Afterlife
Sarah Meehan
Because no one else fits into them,
I inherit my grandmother’s clothes:
skirts with waists so narrow
I can’t wear them after lunch,
sheer blouses, embroidered collars,
silk buttons, puffed sleeves.
As a child, when they told me
the meek would inherit the earth,
I thought they said the week,
as though the smallest cycle of days
would rule
the vastest of kingdoms,
gleaning the meaning
if not the wording.
What’s left
to inherit now
that the earth’s drawers are emptying
of corals, insects, birds? For my daughter,
I gather cicada shells, butterflies
in jars, dandelions gone to seed—
small, dead things,
the precious little we pass on.
Into them
she slides life,
dancing the cicadas, drawing the butterflies
reincarnated as caterpillars,
blowing the seeds and now, twirling
in her great-grandmother’s clothes,
laughing at the overflowing fabric
flapping around her bear-cub body—
is this what it means to believe
in afterlives, second chances,
the world going on in new forms
without us?
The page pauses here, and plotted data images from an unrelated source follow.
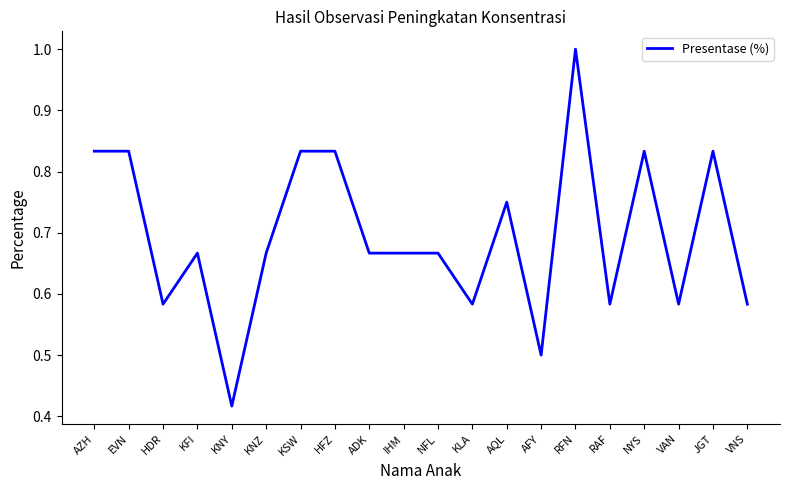

True or false: the data shows 0.2 at EVN.

False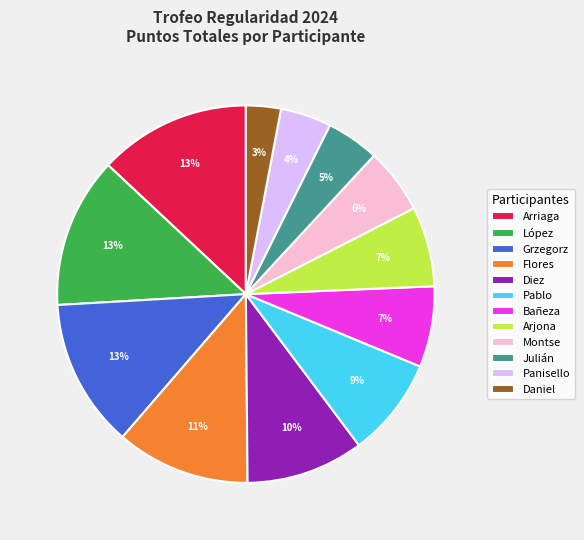

Which slice is the smallest?

Daniel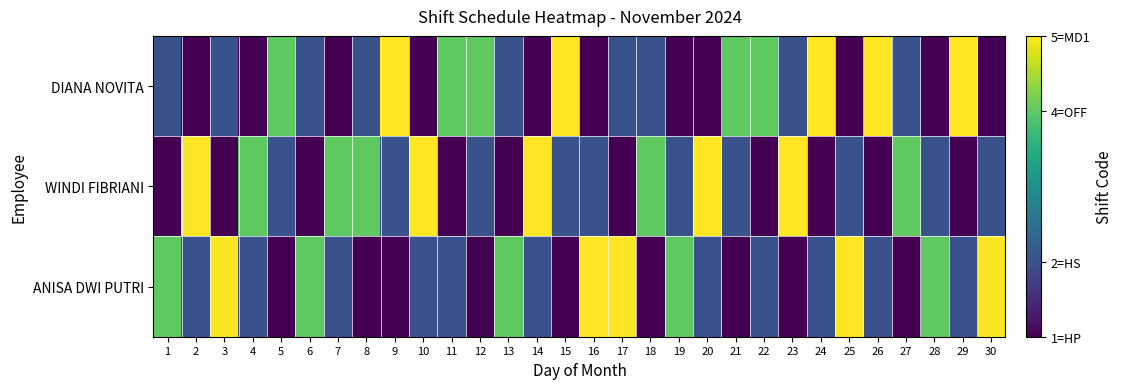

What is the spread (max minus min) of values at 8?

3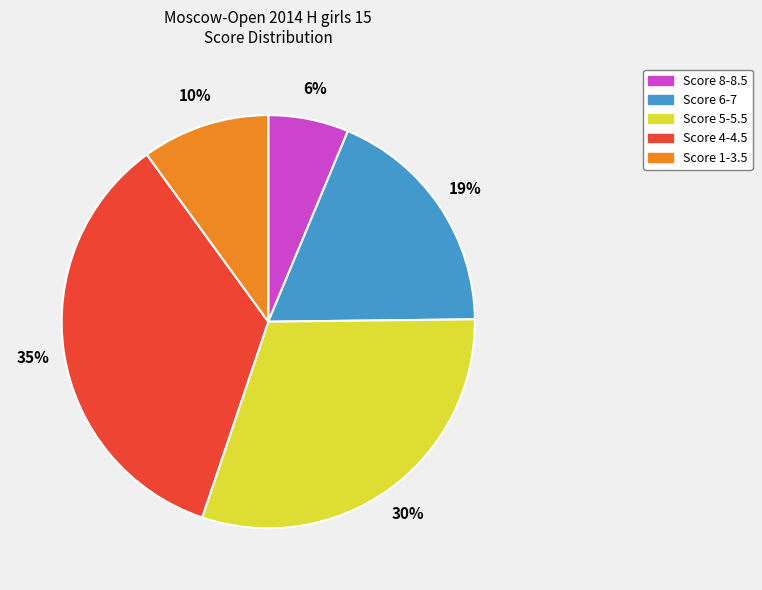

Does any single category account for the majority?

No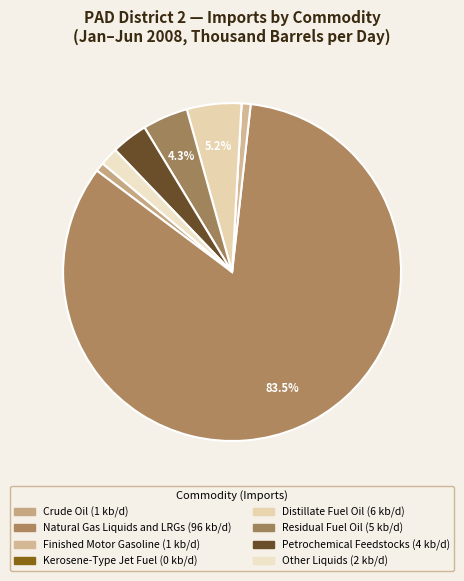

Is it true that Distillate Fuel Oil is 1% of the pie?

False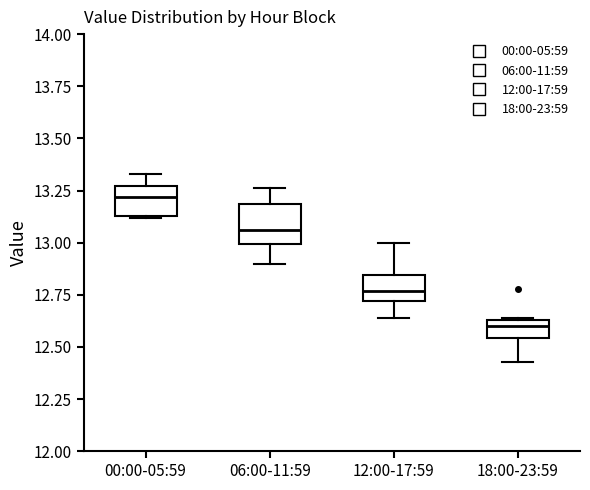

Reading left to right, read every box against the y-axis: the position of its median line, the range the box covers, and the ends of its whiskers. The values are not printed on the chart, so give them approximately, as read against the axis.

00:00-05:59: median 13.20, box 13.15 to 13.25, whiskers 13.10 to 13.35
06:00-11:59: median 13.05, box 13.00 to 13.20, whiskers 12.90 to 13.25
12:00-17:59: median 12.75, box 12.70 to 12.85, whiskers 12.65 to 13.00
18:00-23:59: median 12.60, box 12.55 to 12.65, whiskers 12.45 to 12.65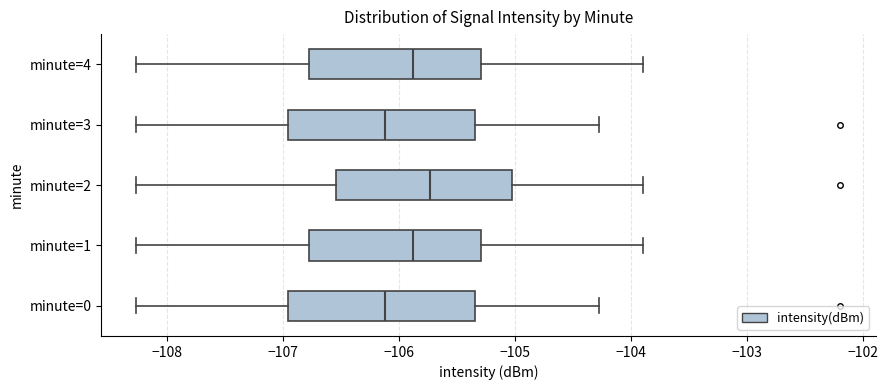

Where is the left edge of the box for minute=1 on the x-axis? The values are not printed on the chart, so give them approximately, as read against the axis.

-106.8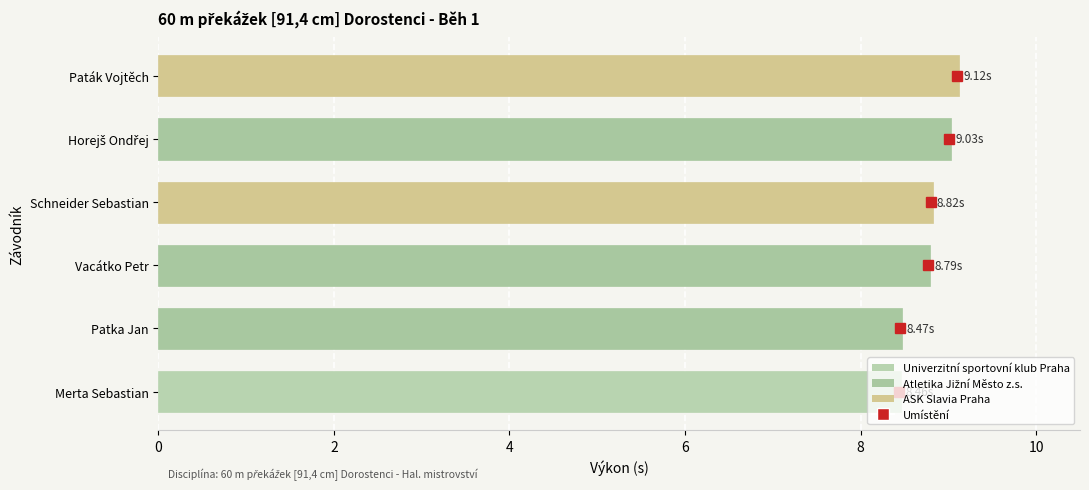

What is the difference between the maximum and minimum values?

0.7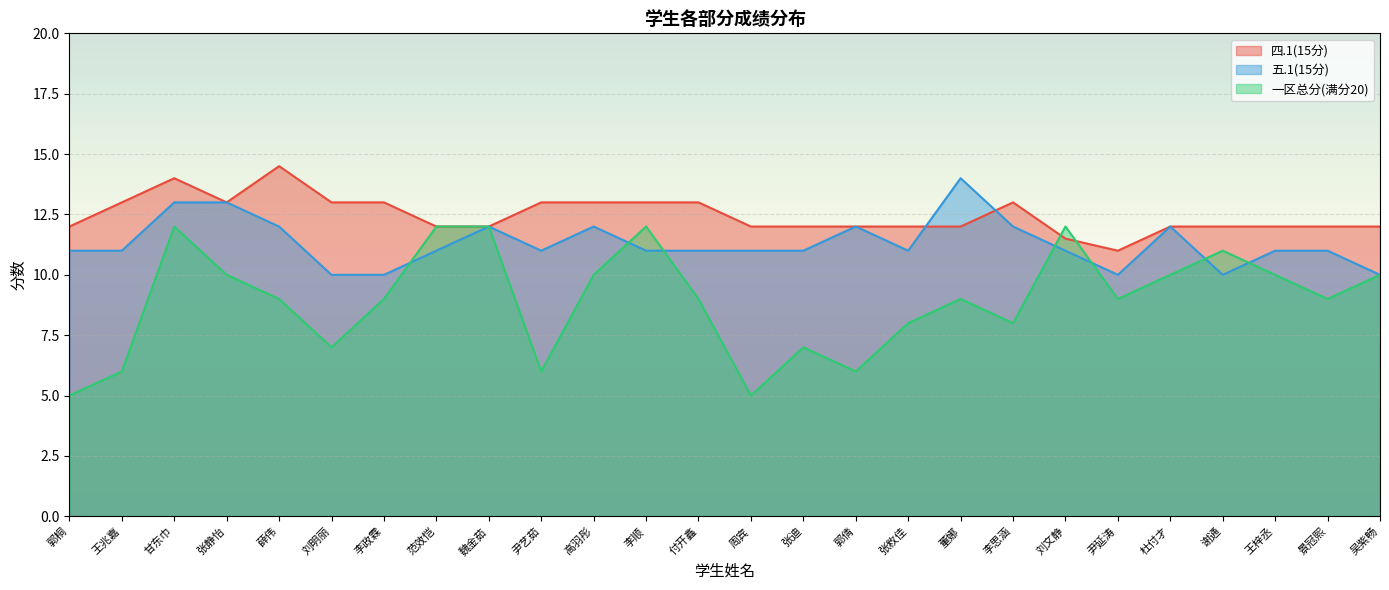

Is it true that 五.1(15分) equals 12.0 at 杜付才?

True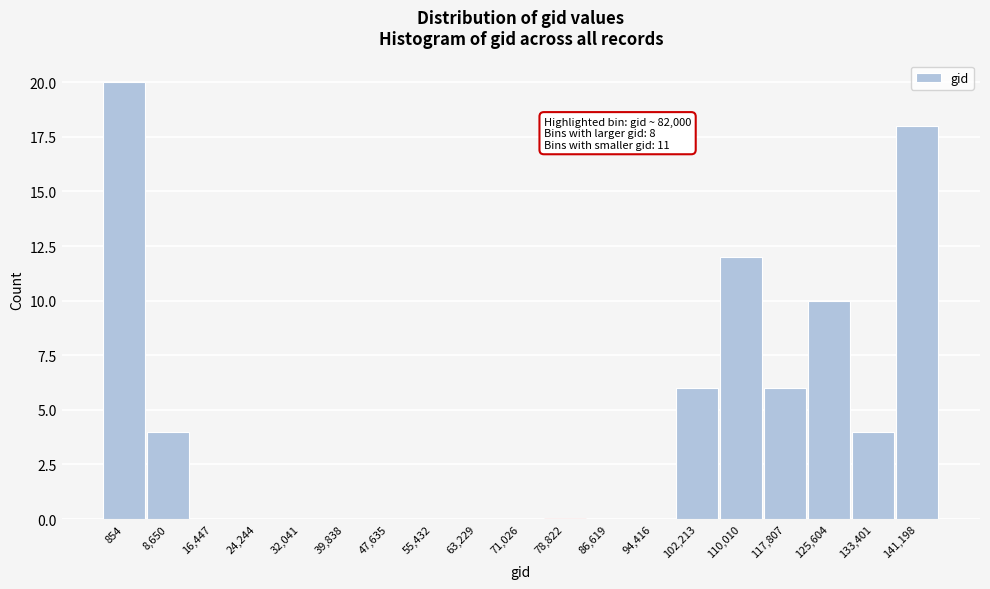

Reading left to right, what are all the values shown in this chart?

854=20	8,650=4	16,447=0	24,244=0	32,041=0	39,838=0	47,635=0	55,432=0	63,229=0	71,026=0	78,822=0	86,619=0	94,416=0	102,213=6	110,010=12	117,807=6	125,604=10	133,401=4	141,198=18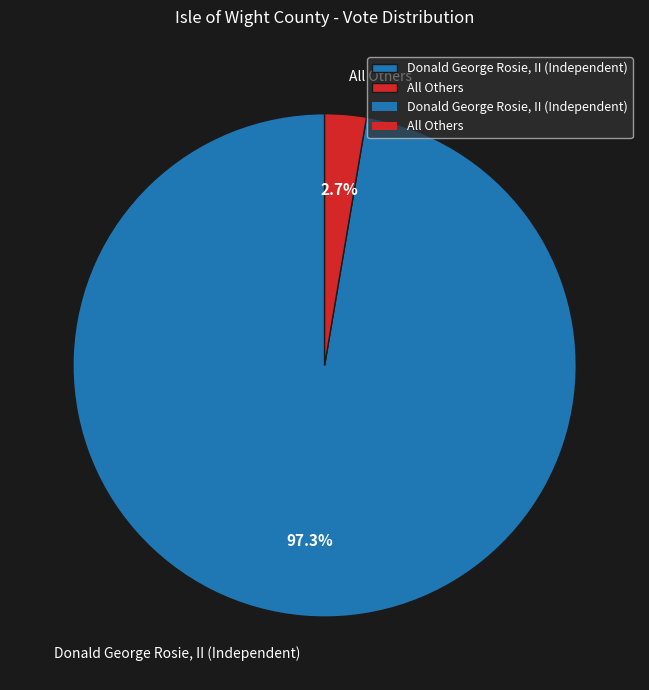

To the nearest percent, what is the difference between the Donald George Rosie, II (Independent) and All Others slice percentages?

95%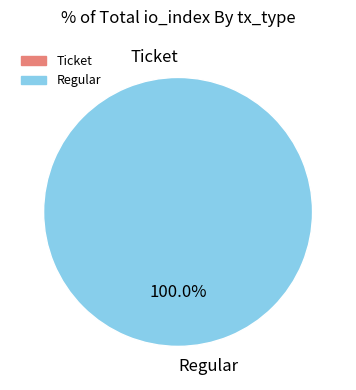

Count the number of slices in the pie.

2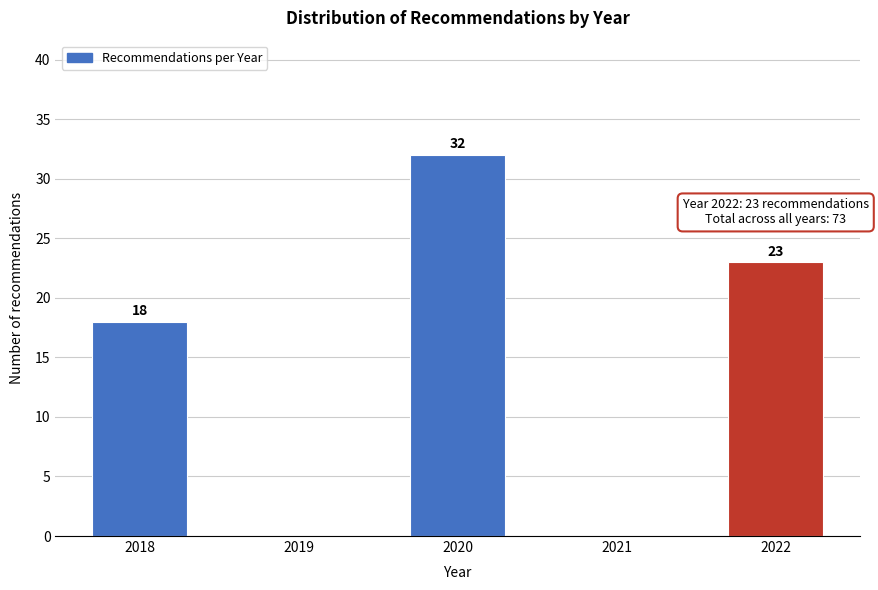

Reading left to right, extract all data points from this chart.

2018=18	2019=0	2020=32	2021=0	2022=23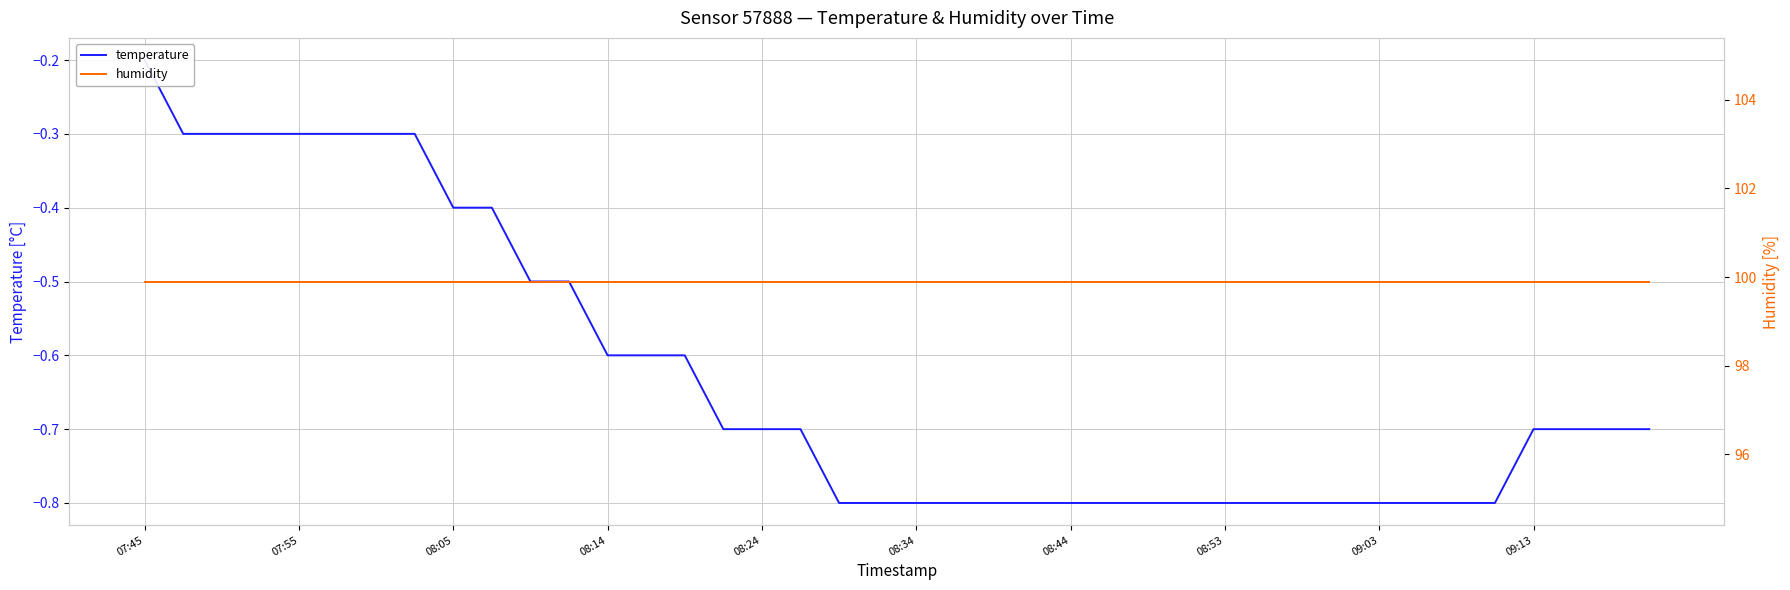

Does the chart display data point markers on the line(s)?

No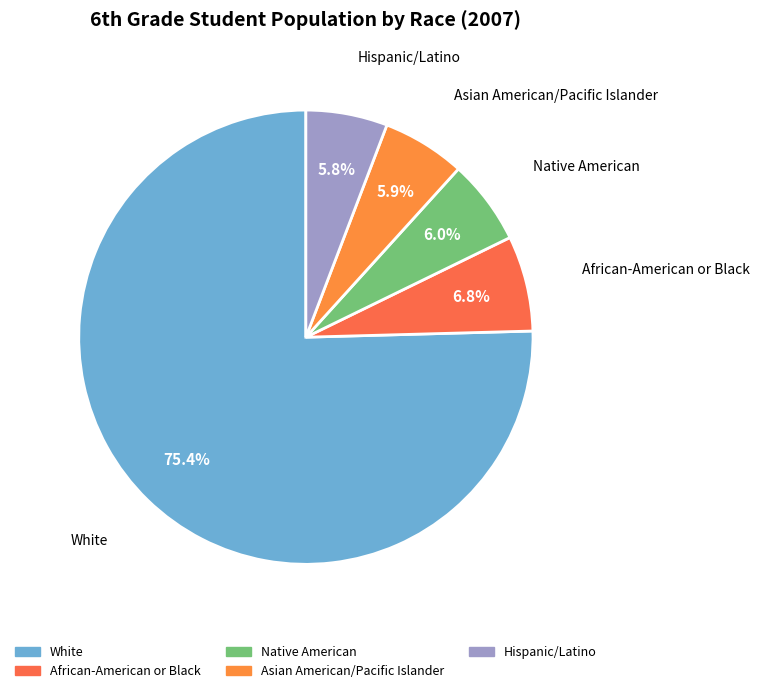

To the nearest percent, what portion does White represent?

75%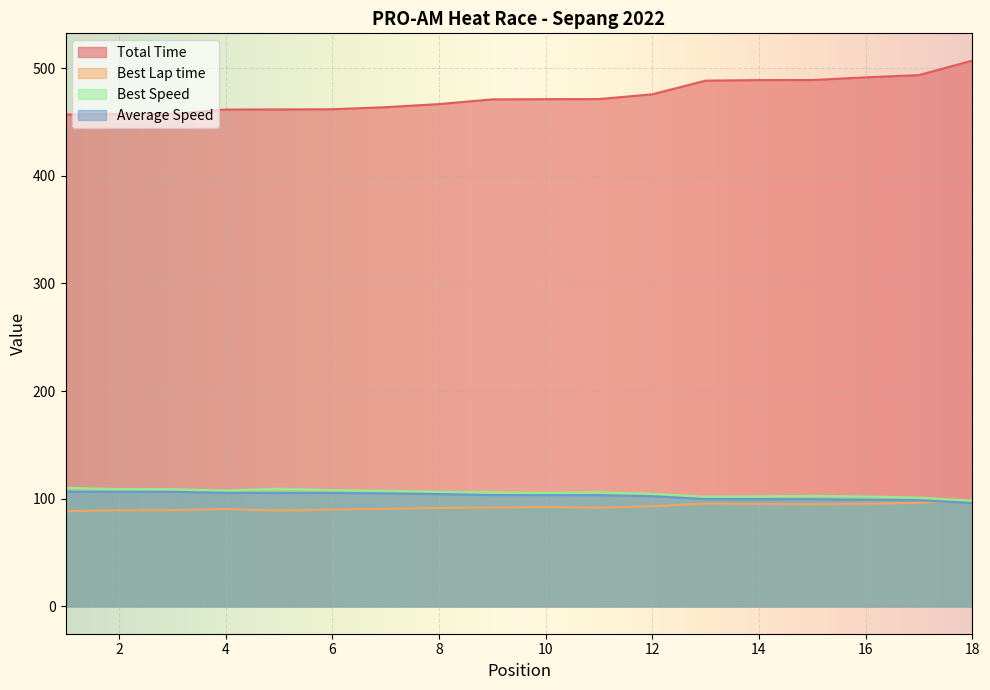

True or false: Best Speed and Best Lap time intersect in this chart.

True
I want to tell her
I’ll give her an earth as large and full
as the one I imagined as a child,
but she’s tripping on the hem
of the clean cream blouse,
rising and falling
and rising again.
SARAH MEEHAN lives and writes amongst the creeks and mountains of Jinibara land (Sunshine Coast hinterland, Australia). Her work has been published in Australia, Ireland and the United Kingdom, including in Mslexia, Crannóg and The Weekend Australian.